■ What the exercise asks ■
Within the entries below, every line containing "plant" is to be copied.

■ Given records ■
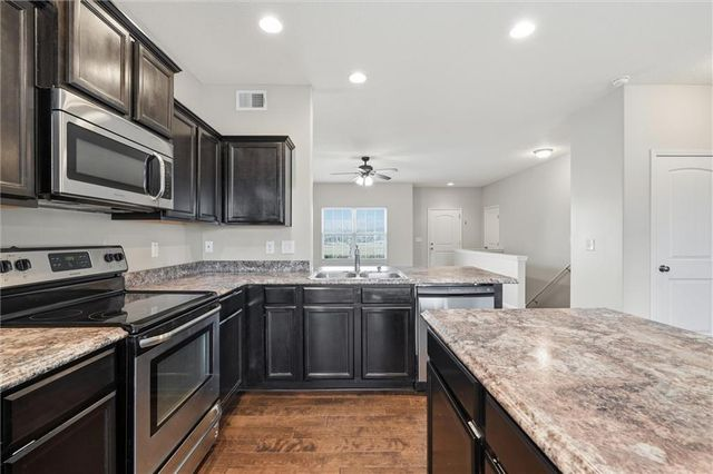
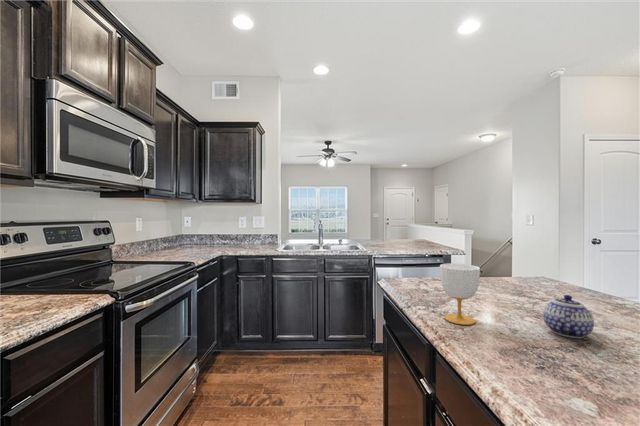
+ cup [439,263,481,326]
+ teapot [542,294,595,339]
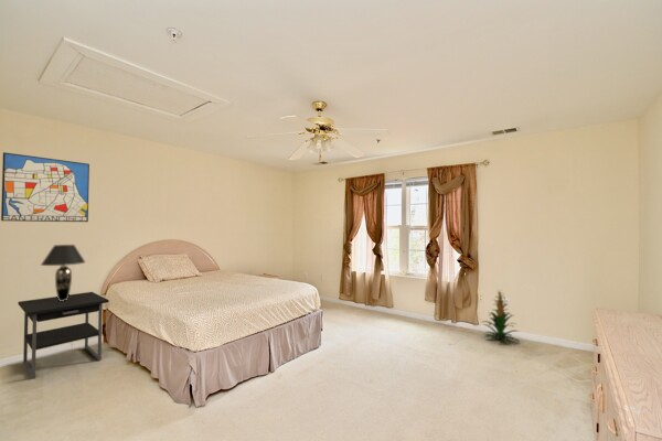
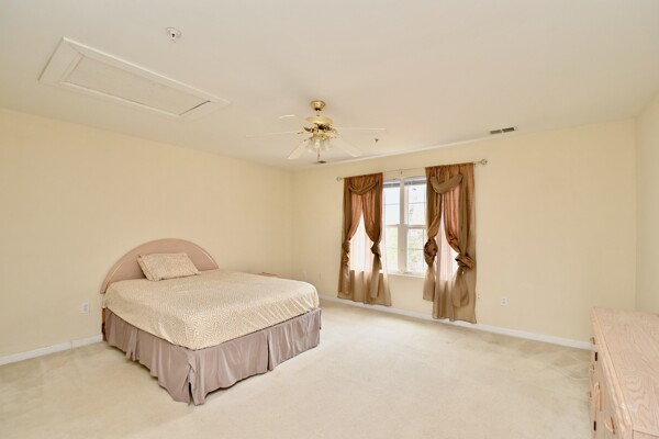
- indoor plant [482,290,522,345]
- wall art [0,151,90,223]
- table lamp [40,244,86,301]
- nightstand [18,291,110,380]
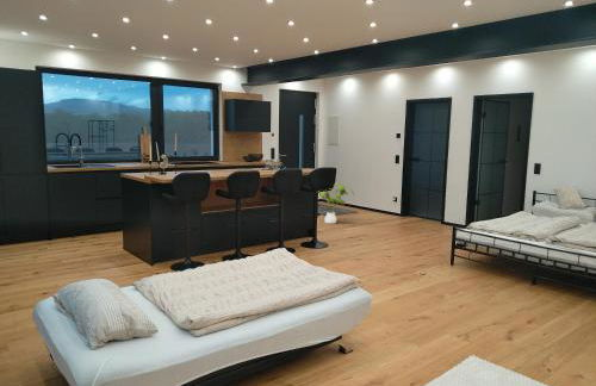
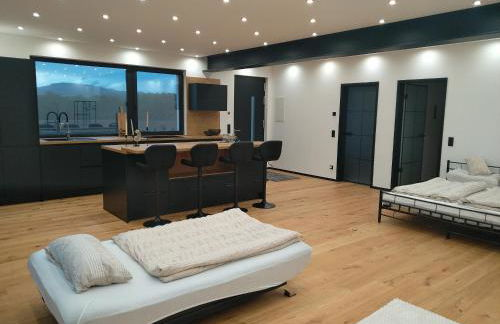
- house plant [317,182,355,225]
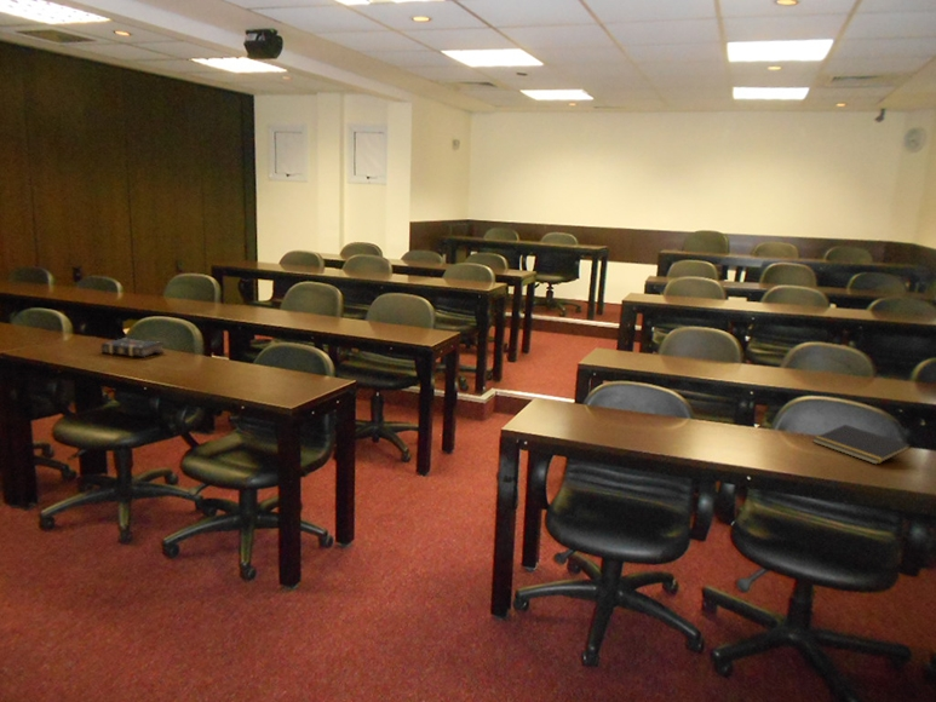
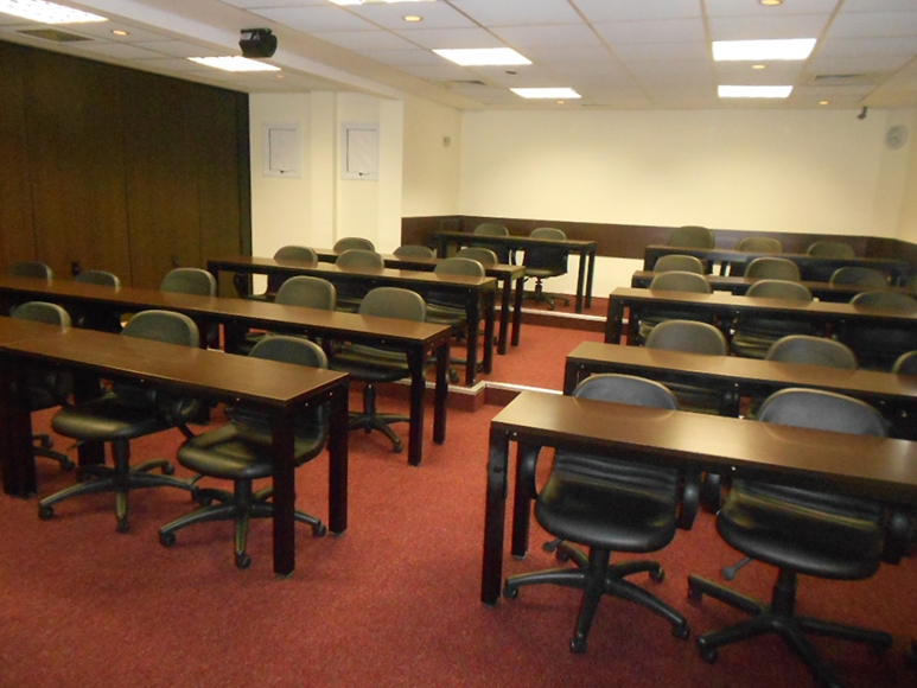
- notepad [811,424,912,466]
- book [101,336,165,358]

■ Written reply ■
- indoor plant [482,290,522,345]
- house plant [317,182,355,225]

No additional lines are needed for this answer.